## TASK DIRECTIONS
Look through the data below and show every line that includes "pixels".

## RECORDED DATA
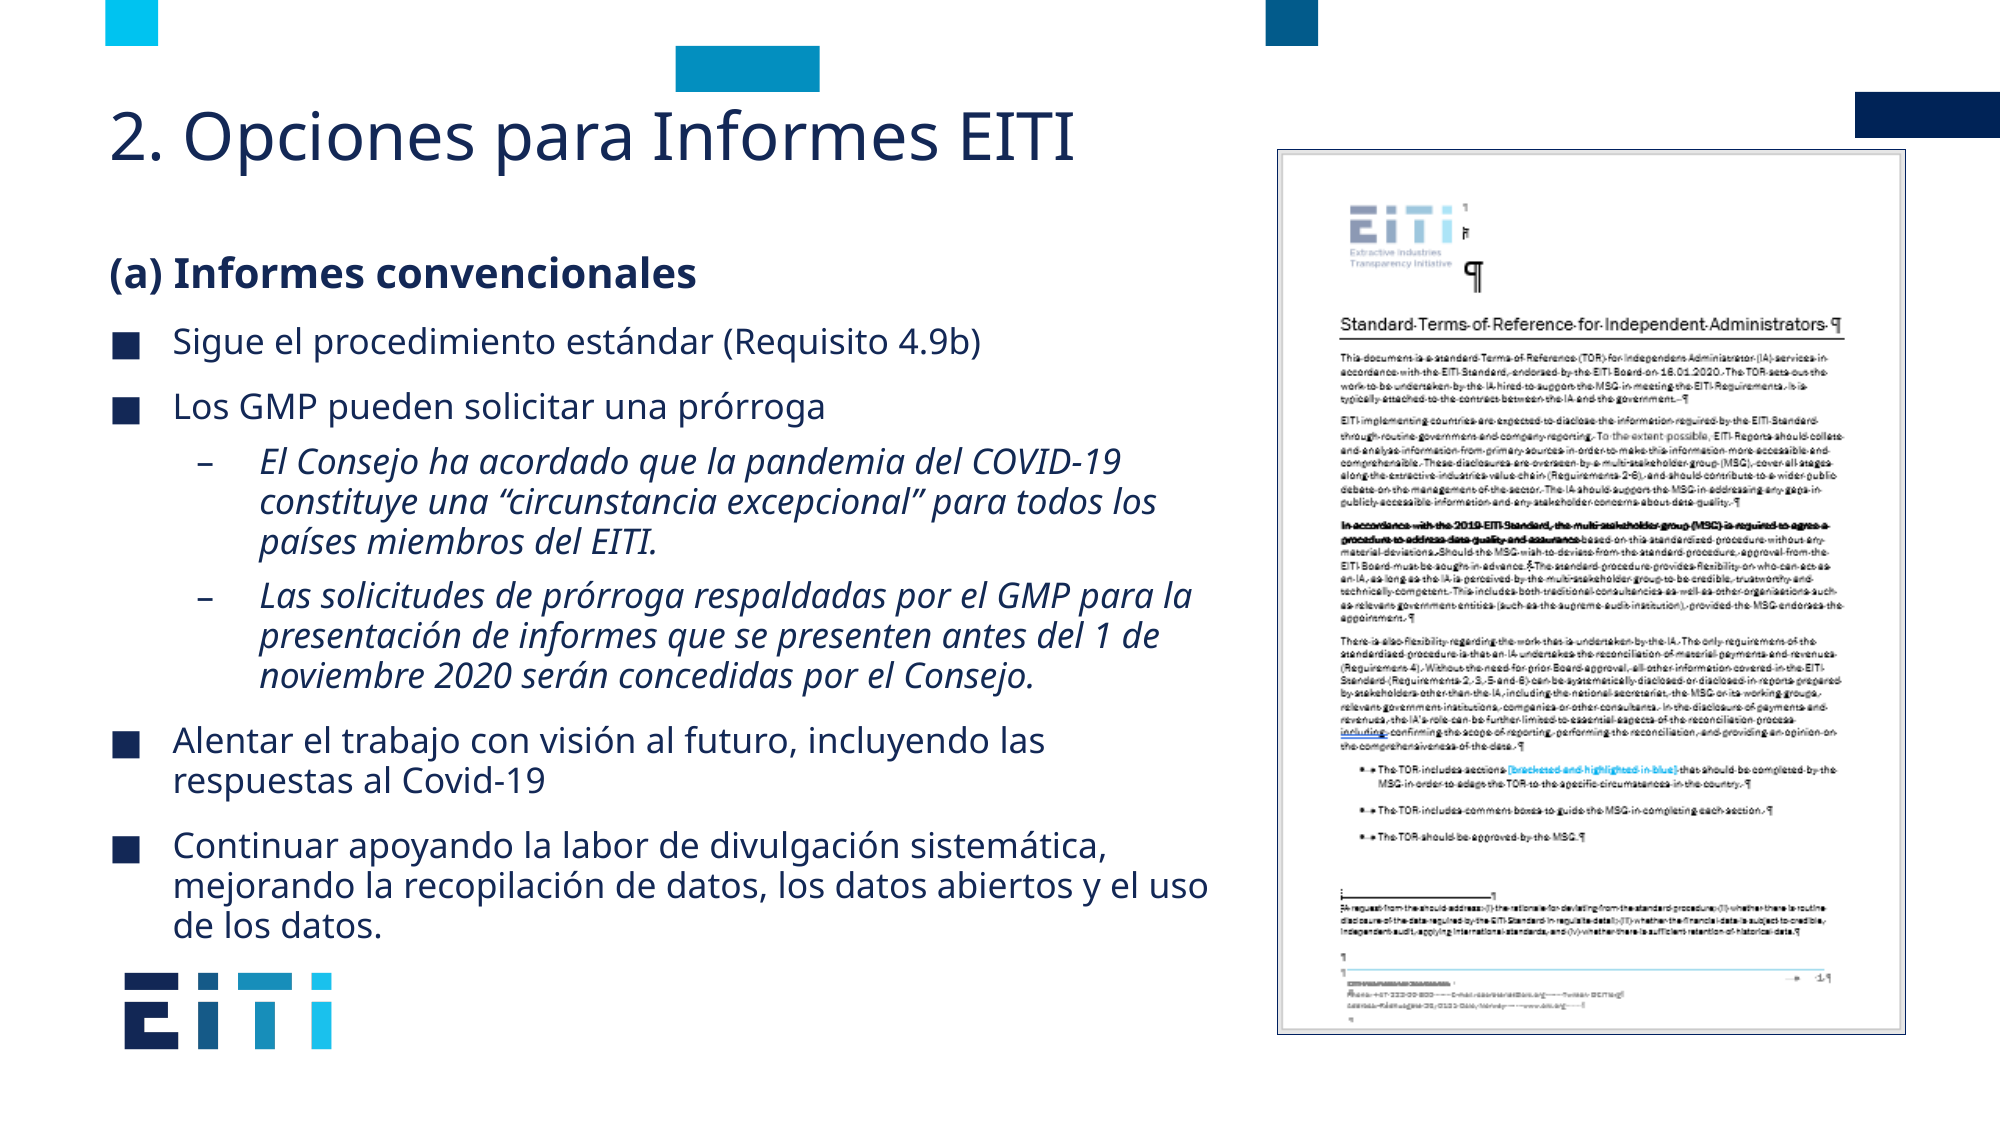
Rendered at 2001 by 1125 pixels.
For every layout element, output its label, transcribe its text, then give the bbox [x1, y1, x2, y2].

list (a) Informes convencionales Sigue el procedimiento estándar (Requisito 4.9b) Los GMP pueden solicitar una prórroga El Consejo ha acordado que la pandemia del COVID-19 constituye una “circunstancia excepcional” para todos los países miembros del EITI. Las solicitudes de prórroga respaldadas por el GMP para la presentación de informes que se presenten antes del 1 de noviembre 2020 serán concedidas por el Consejo. Alentar el trabajo con visión al futuro, incluyendo las respuestas al Covid-19 Continuar apoyando la labor de divulgación sistemática, mejorando la recopilación de datos, los datos abiertos y el uso de los datos. [94, 243, 1228, 979]
picture [1277, 149, 1906, 1035]
picture [105, 979, 351, 1067]
title 2. Opciones para Informes EITI [94, 95, 1884, 207]
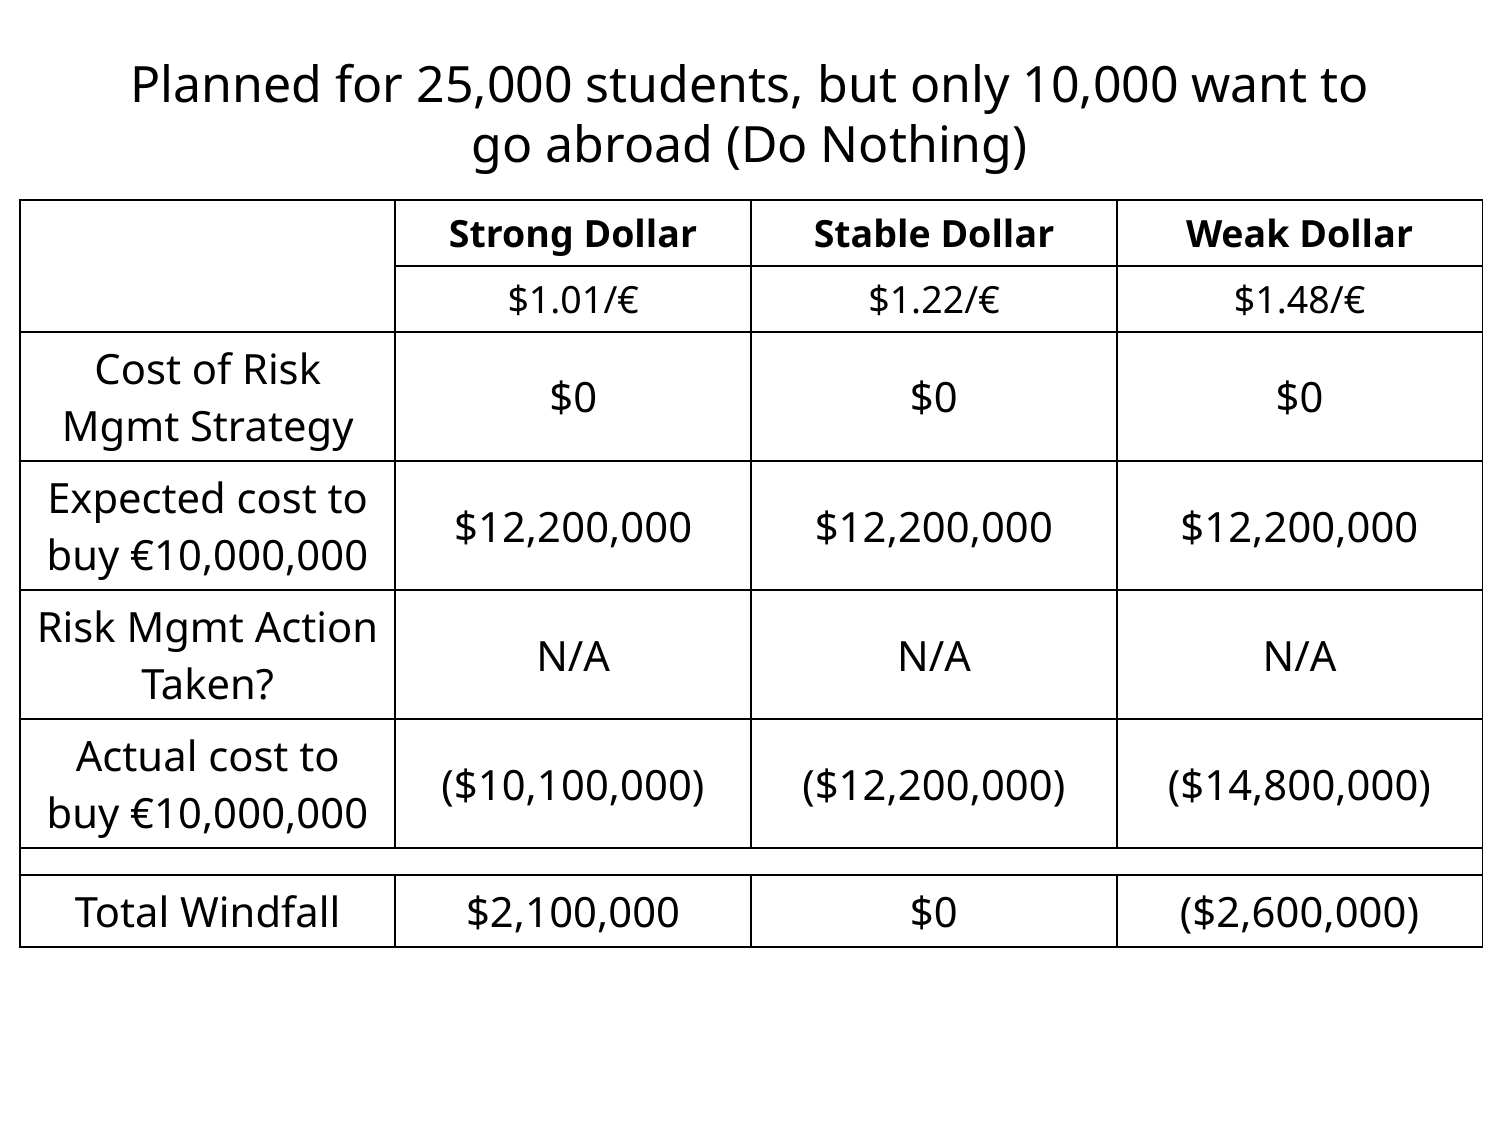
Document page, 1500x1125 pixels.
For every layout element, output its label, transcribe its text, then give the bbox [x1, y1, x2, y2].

table_cell N/A [752, 591, 1116, 718]
table_header Weak Dollar [1118, 201, 1482, 265]
table_cell ($14,800,000) [1118, 720, 1482, 847]
table_cell [21, 849, 1482, 874]
table_cell $12,200,000 [1118, 462, 1482, 589]
table_cell N/A [1118, 591, 1482, 718]
table_cell Cost of Risk Mgmt Strategy [21, 333, 394, 460]
table_cell $1.01/€ [396, 267, 750, 331]
table_cell Actual cost to buy €10,000,000 [21, 720, 394, 847]
table_header [21, 201, 394, 331]
table_header Strong Dollar [396, 201, 750, 265]
table_cell ($12,200,000) [752, 720, 1116, 847]
table_cell $0 [1118, 333, 1482, 460]
table_header Stable Dollar [752, 201, 1116, 265]
table_cell $2,100,000 [396, 876, 750, 946]
table_cell $0 [752, 876, 1116, 946]
table_cell $12,200,000 [752, 462, 1116, 589]
title Planned for 25,000 students, but only 10,000 want to go abroad (Do Nothing) [112, 37, 1388, 188]
table_cell $12,200,000 [396, 462, 750, 589]
table_cell $0 [752, 333, 1116, 460]
table_cell Risk Mgmt Action Taken? [21, 591, 394, 718]
table_cell N/A [396, 591, 750, 718]
table_cell ($10,100,000) [396, 720, 750, 847]
table_cell Total Windfall [21, 876, 394, 946]
table_cell ($2,600,000) [1118, 876, 1482, 946]
table_cell $1.48/€ [1118, 267, 1482, 331]
table_cell $1.22/€ [752, 267, 1116, 331]
table_cell $0 [396, 333, 750, 460]
table_cell Expected cost to buy €10,000,000 [21, 462, 394, 589]
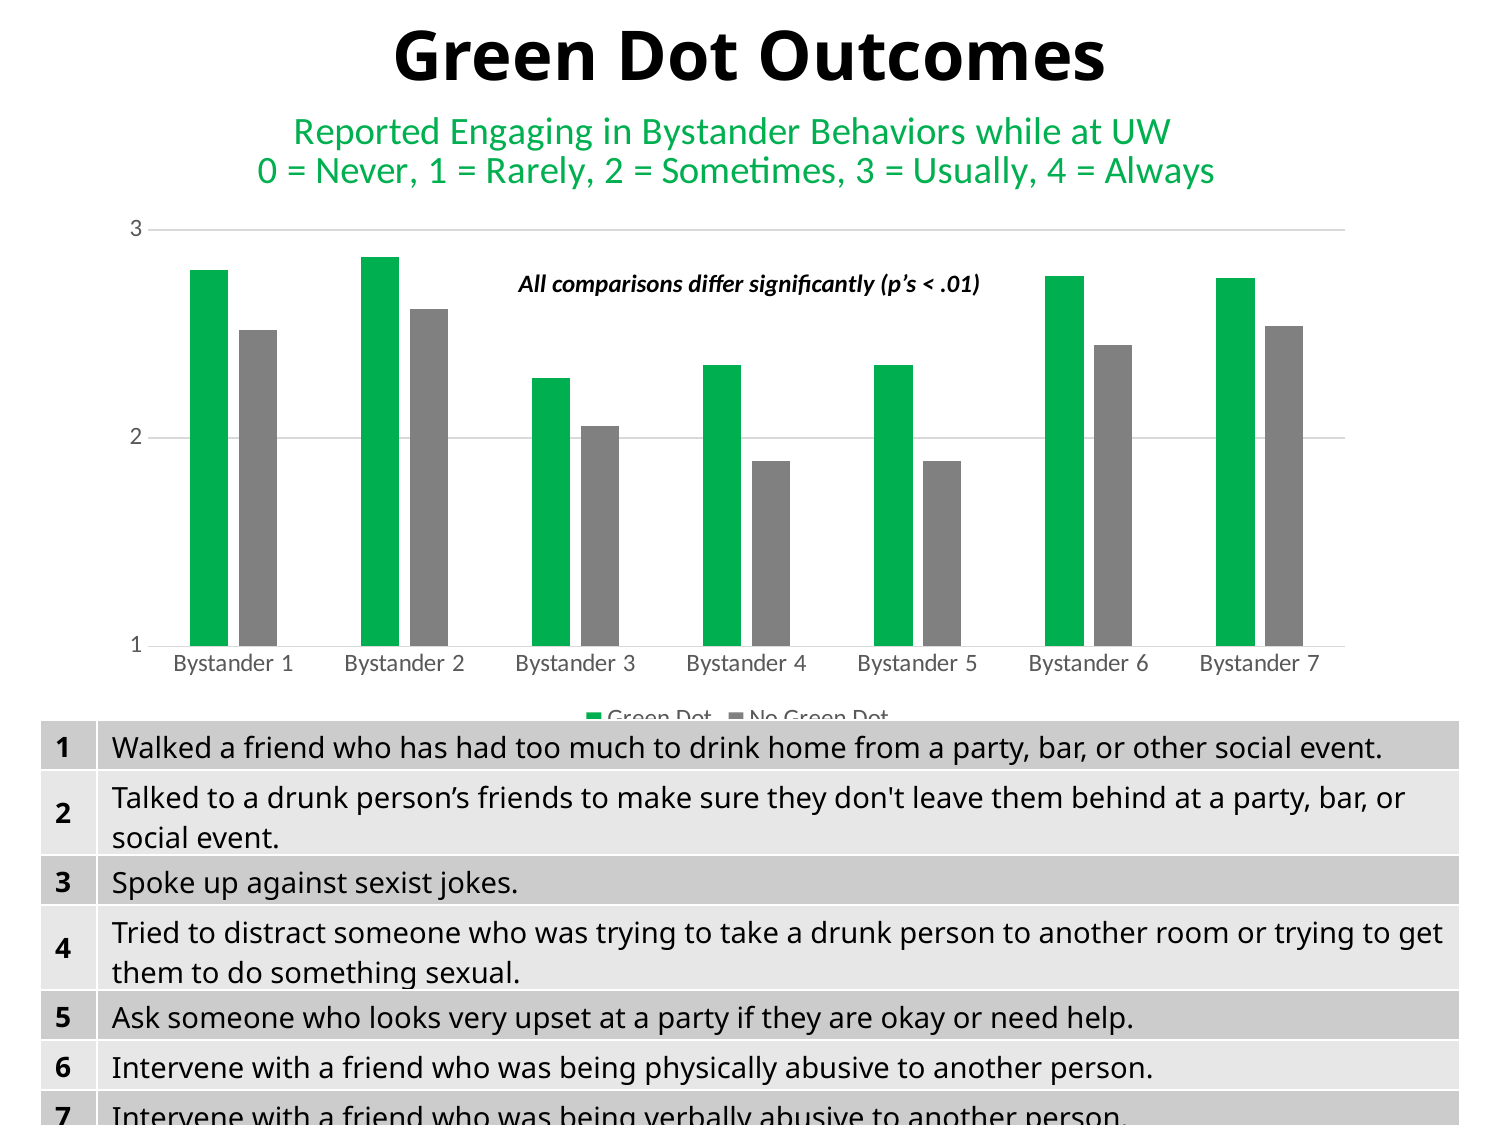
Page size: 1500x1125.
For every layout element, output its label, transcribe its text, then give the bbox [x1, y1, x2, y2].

## RESULT OF THIS EXERCISE
Rendered at 2001 by 1125 pixels.
Document page, 1500x1125 pixels.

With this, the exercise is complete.